What is the most significant obstacle facing the quality community in truly realising the importance of quality for the good of society?
It’s just a matter of having strong management ideas that have been around for decades to be embraced. This does not seem to be important. But almost no talk is heard about this and tons of talk is heard about all sorts of fresh ideas for management.
The “modern ideas” don’t seem to be really novel. The most valuable of these suggestions are generally well-thought-out tweaks and improvements (along with a potentially improved presentation of the key ideas). They are, however, mostly concerned with having old ideas adopted. Nonetheless, this is commendable and beneficial work. Unfortunately, the vast majority of them seem to me to be excessively simplistic proposals that were more concerned with producing something to sell than with improving management practise.
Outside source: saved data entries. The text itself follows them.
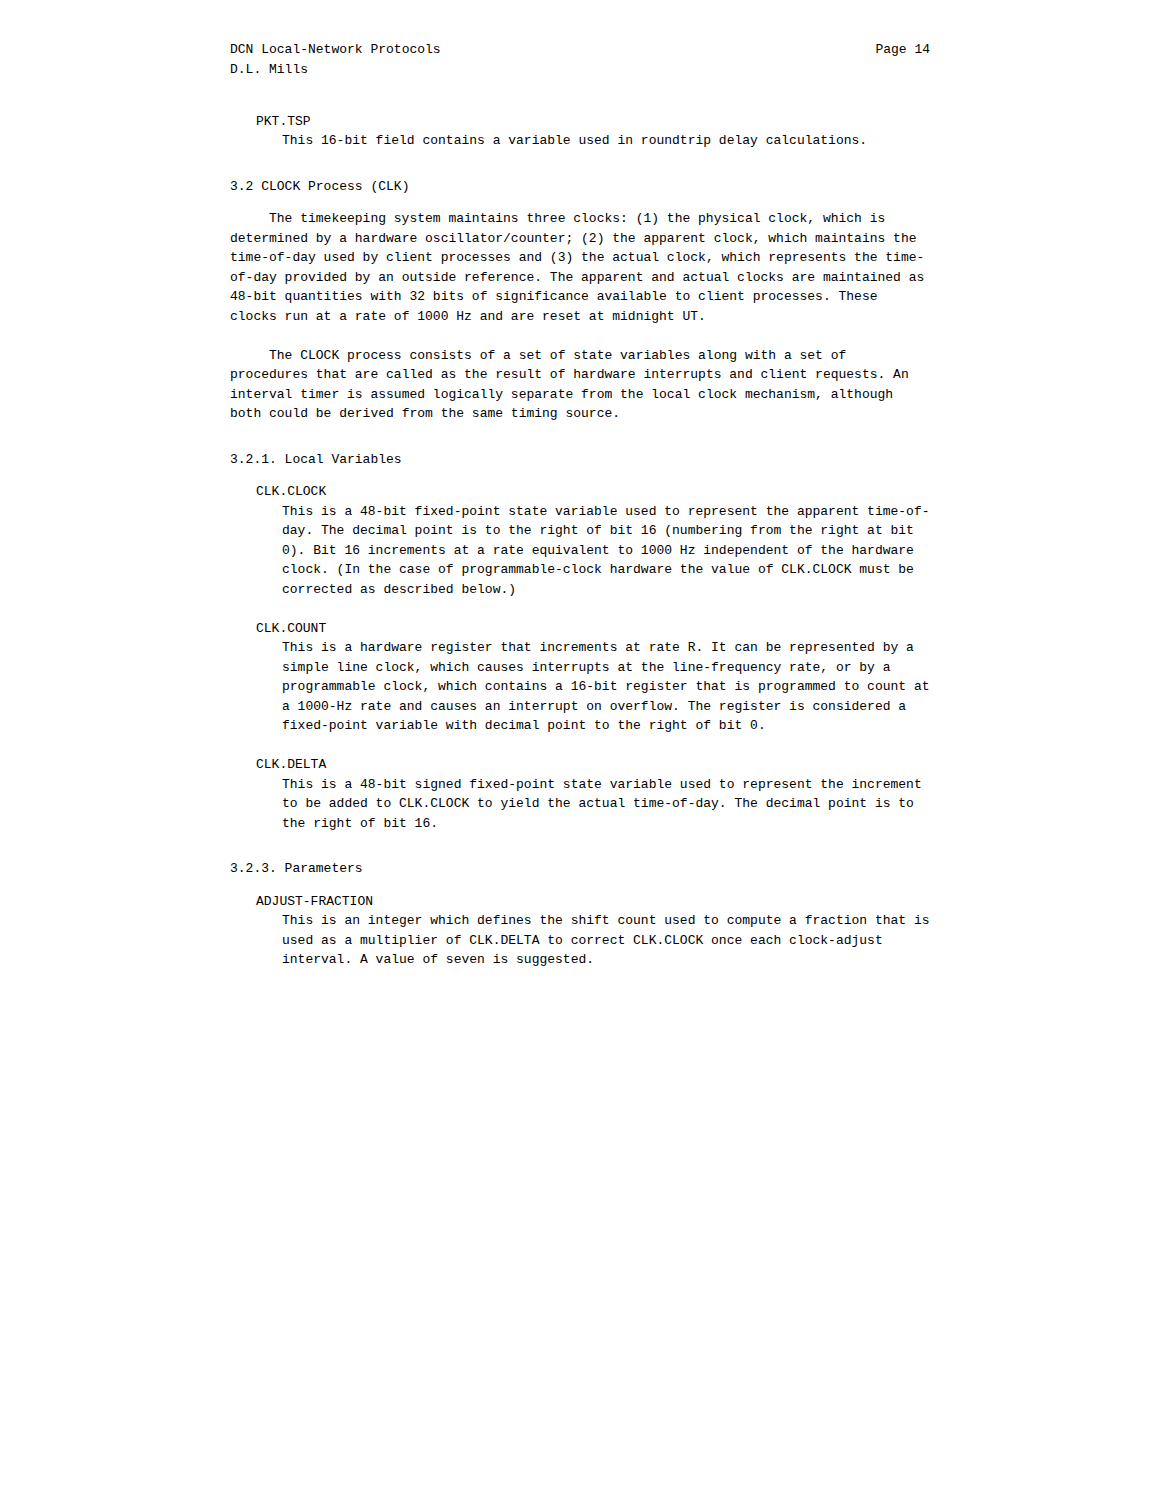DCN Local-Network Protocols D.L. Mills
Page 14
PKT.TSP
This 16-bit field contains a variable used in roundtrip delay calculations.
3.2 CLOCK Process (CLK)
The timekeeping system maintains three clocks: (1) the physical clock, which is determined by a hardware oscillator/counter; (2) the apparent clock, which maintains the time-of-day used by client processes and (3) the actual clock, which represents the time-of-day provided by an outside reference. The apparent and actual clocks are maintained as 48-bit quantities with 32 bits of significance available to client processes. These clocks run at a rate of 1000 Hz and are reset at midnight UT.
The CLOCK process consists of a set of state variables along with a set of procedures that are called as the result of hardware interrupts and client requests. An interval timer is assumed logically separate from the local clock mechanism, although both could be derived from the same timing source.
3.2.1. Local Variables
CLK.CLOCK
This is a 48-bit fixed-point state variable used to represent the apparent time-of-day. The decimal point is to the right of bit 16 (numbering from the right at bit 0). Bit 16 increments at a rate equivalent to 1000 Hz independent of the hardware clock. (In the case of programmable-clock hardware the value of CLK.CLOCK must be corrected as described below.)
CLK.COUNT
This is a hardware register that increments at rate R. It can be represented by a simple line clock, which causes interrupts at the line-frequency rate, or by a programmable clock, which contains a 16-bit register that is programmed to count at a 1000-Hz rate and causes an interrupt on overflow. The register is considered a fixed-point variable with decimal point to the right of bit 0.
CLK.DELTA
This is a 48-bit signed fixed-point state variable used to represent the increment to be added to CLK.CLOCK to yield the actual time-of-day. The decimal point is to the right of bit 16.
3.2.3. Parameters
ADJUST-FRACTION
This is an integer which defines the shift count used to compute a fraction that is used as a multiplier of CLK.DELTA to correct CLK.CLOCK once each clock-adjust interval. A value of seven is suggested.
When we should be working on how to get companies to follow sustainable practises, a lot of time is spent on resources on new branding for management ideas. Finding new ways to dress up the same old ideas is a diversion that keeps you from focusing on what really matters. This is particularly valid because people who are rebranding old ideas often don’t understand what they’re doing. They tend to think that simplifying it and rebranding it would make it easier to sell, but they don’t realise that they’ve left out vital elements, and it won’t work – even though it is easier to sell.
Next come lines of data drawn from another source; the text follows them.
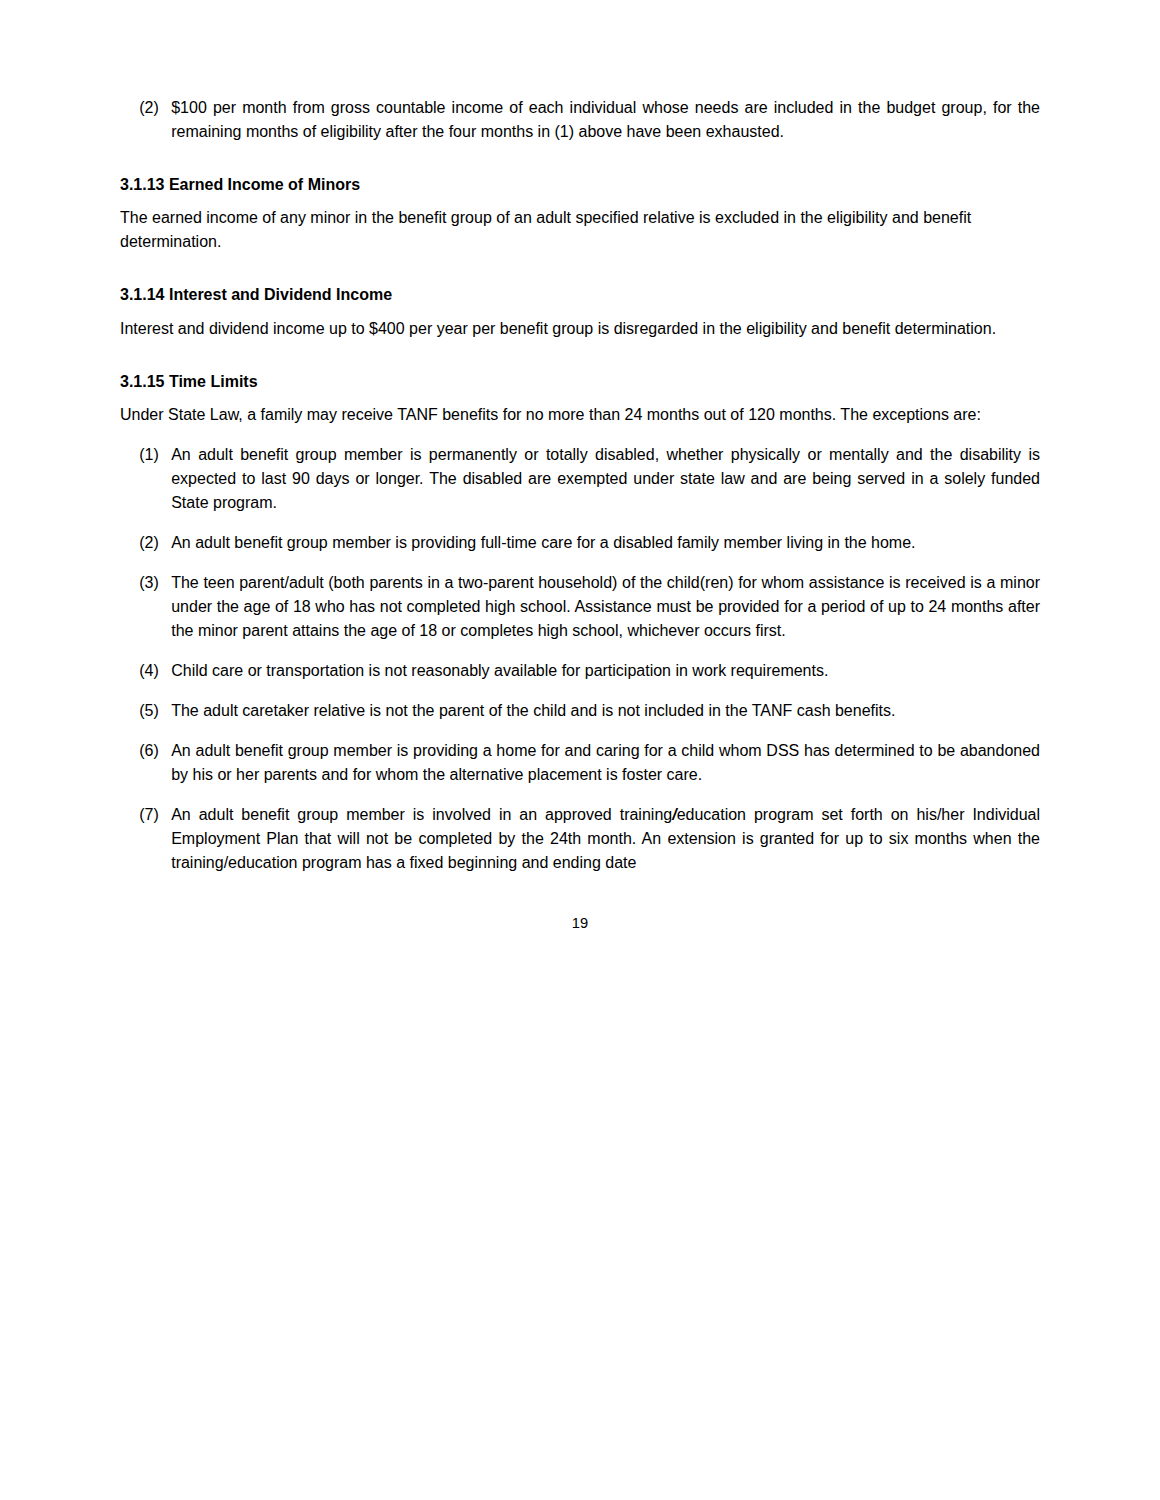(2)
$100 per month from gross countable income of each individual whose needs are included in the budget group, for the remaining months of eligibility after the four months in (1) above have been exhausted.
3.1.13 Earned Income of Minors
The earned income of any minor in the benefit group of an adult specified relative is excluded in the eligibility and benefit determination.
3.1.14 Interest and Dividend Income
Interest and dividend income up to $400 per year per benefit group is disregarded in the eligibility and benefit determination.
3.1.15 Time Limits
Under State Law, a family may receive TANF benefits for no more than 24 months out of 120 months. The exceptions are:
(1)
An adult benefit group member is permanently or totally disabled, whether physically or mentally and the disability is expected to last 90 days or longer. The disabled are exempted under state law and are being served in a solely funded State program.
(2)
An adult benefit group member is providing full-time care for a disabled family member living in the home.
(3)
The teen parent/adult (both parents in a two-parent household) of the child(ren) for whom assistance is received is a minor under the age of 18 who has not completed high school. Assistance must be provided for a period of up to 24 months after the minor parent attains the age of 18 or completes high school, whichever occurs first.
(4)
Child care or transportation is not reasonably available for participation in work requirements.
(5)
The adult caretaker relative is not the parent of the child and is not included in the TANF cash benefits.
(6)
An adult benefit group member is providing a home for and caring for a child whom DSS has determined to be abandoned by his or her parents and for whom the alternative placement is foster care.
(7)
An adult benefit group member is involved in an approved training/education program set forth on his/her Individual Employment Plan that will not be completed by the 24th month. An extension is granted for up to six months when the training/education program has a fixed beginning and ending date
19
People want to appear to be forward-thinking. Using a brilliant idea from 50 years ago that 80-90 percent of organisations are now ignoring doesn’t sound like the sort of thing that distinguishes you as a field leader. It does, but persuading others that this is the case can be difficult. Often related is the need to trademark a new name in order to make it seem new, even though it is just a rewording of old management ideas (and normally doing so in a incomplete and ineffective way).
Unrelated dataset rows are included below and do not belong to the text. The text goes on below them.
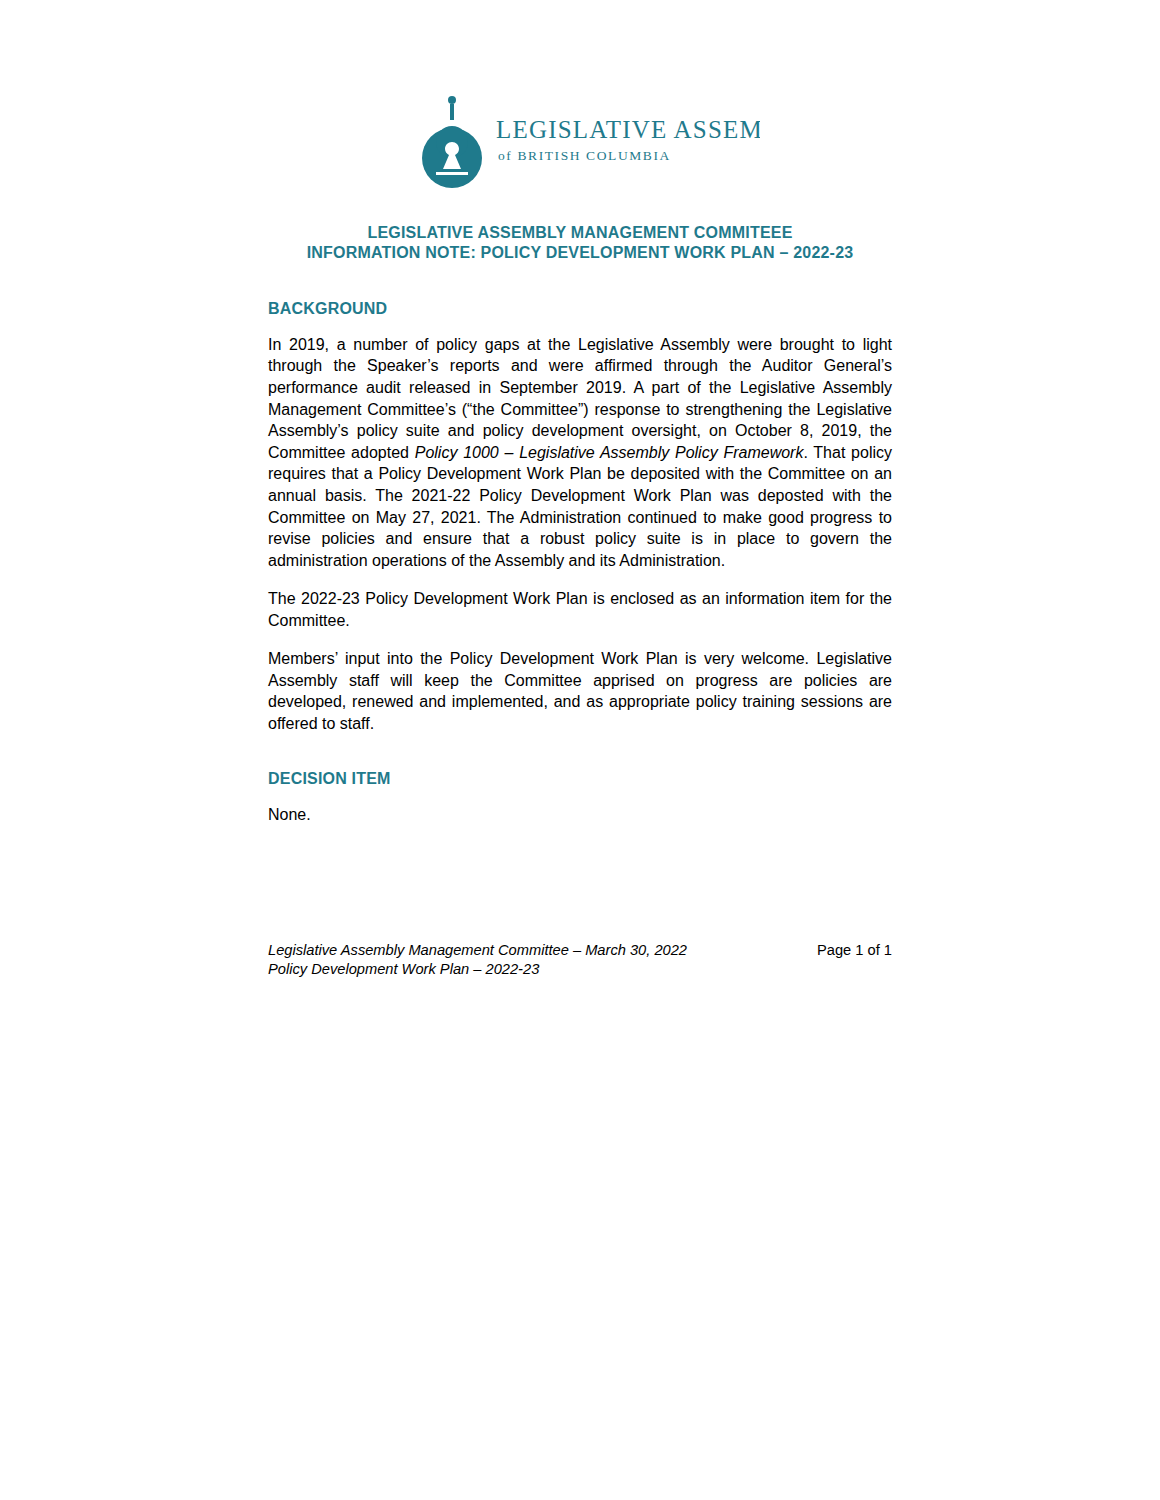Legislative Assembly of British Columbia LEGISLATIVE ASSEMBLY of BRITISH COLUMBIA
LEGISLATIVE ASSEMBLY MANAGEMENT COMMITEEE INFORMATION NOTE: POLICY DEVELOPMENT WORK PLAN – 2022-23
BACKGROUND
In 2019, a number of policy gaps at the Legislative Assembly were brought to light through the Speaker’s reports and were affirmed through the Auditor General’s performance audit released in September 2019. A part of the Legislative Assembly Management Committee’s (“the Committee”) response to strengthening the Legislative Assembly’s policy suite and policy development oversight, on October 8, 2019, the Committee adopted Policy 1000 – Legislative Assembly Policy Framework. That policy requires that a Policy Development Work Plan be deposited with the Committee on an annual basis. The 2021-22 Policy Development Work Plan was deposted with the Committee on May 27, 2021. The Administration continued to make good progress to revise policies and ensure that a robust policy suite is in place to govern the administration operations of the Assembly and its Administration.
The 2022-23 Policy Development Work Plan is enclosed as an information item for the Committee.
Members’ input into the Policy Development Work Plan is very welcome. Legislative Assembly staff will keep the Committee apprised on progress are policies are developed, renewed and implemented, and as appropriate policy training sessions are offered to staff.
DECISION ITEM
None.
Legislative Assembly Management Committee – March 30, 2022
Policy Development Work Plan – 2022-23
Page 1 of 1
What is the most pressing question that the quality community needs answered in order to advance global quality practise?
It’s basically the same issue. How to persuade businesses to follow good ideas. Established ideas can be tweaked, and completely new ones can emerge. In terms of management theory, there isn’t much creativity. It’s sometimes a new take on an old idea with a useful shift. It’s all too common to dilute a good old idea and offer a less good version of it.
The issue is mostly about the management in the enterprise, rather than seeking new thinking, new tools, or new technologies. Why do so many companies want to dismiss decades of proof of good management practise? What should be done to encourage people to follow positive ideas? Why not use tried-and-true ideas? This problem of well-known good ideas not being implemented isn’t just a management issue. Science, medicine, and a variety of other fields that one would expect to implement improvements do so. It may take decades for tested concepts to become reality. So, while management needs to change how it adopts known good ideas in search of solutions, there are many other places where implementation of known good ideas is much too slow. Seeking new great ideas would become more important after a good portion of the established good ideas have been implemented.